*** Excerpted text Section Begins ***
Because the beaver isn't just an animal; it's an ecosystem!

Category: Beavers and water


The struggle to keep water on a drying landscape always seems to wind up – well if not directly pro-beaver, then at least firmly beaver-adjacent. Take this recent article about Montana for instance. I’m not sure how much faith I’d personally place in a college whose initials are officially “UM” but I like where this is headed.

Drought is coming to Montana. How do we protect ourselves

Last year, Montana witnessed the driest summer on record. It was also the second hottest summer, which made the weather more unbearable. This extreme weather, driven by a warming climate, directly led to huge crop loss and the biggest wildfire season ever. According to the US Department of Agriculture, drought decreased wheat production in Montana and the Dakotas by 64 million bushels in 2017, and an estimated 1.3 million acres of forest burned across Montana.
*** Excerpted text Section Ends ***
## Prompt
Rewrite the stretch of the beaver text that opens with "Drought is coming" and closes with "burned across Montana.", changing "wildfire" to "fire". The listing that comes next has nothing to do with this.
*** Material provided Section Begins ***
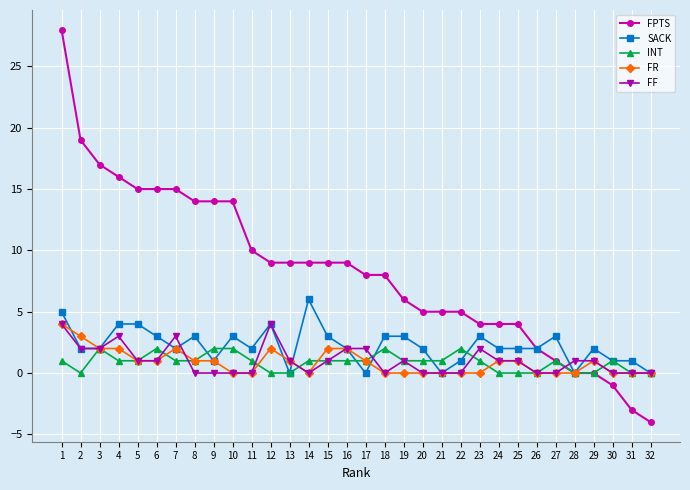

What is the value of the FPTS point at the 23rd from the left?

4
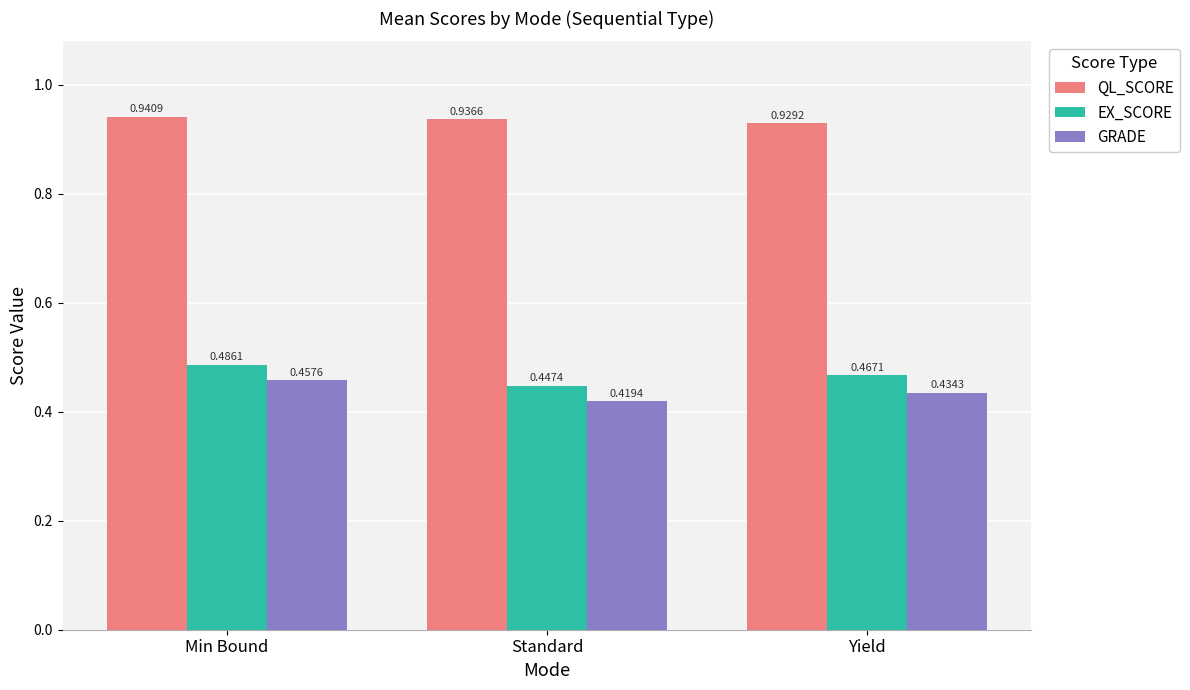

Rank the series at Standard from lowest to highest value.

GRADE, EX_SCORE, QL_SCORE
*** Material provided Section Ends ***
## Output of the task
Drought is coming to Montana. How do we protect ourselves

Last year, Montana witnessed the driest summer on record. It was also the second hottest summer, which made the weather more unbearable. This extreme weather, driven by a warming climate, directly led to huge crop loss and the biggest fire season ever. According to the US Department of Agriculture, drought decreased wheat production in Montana and the Dakotas by 64 million bushels in 2017, and an estimated 1.3 million acres of forest burned across Montana.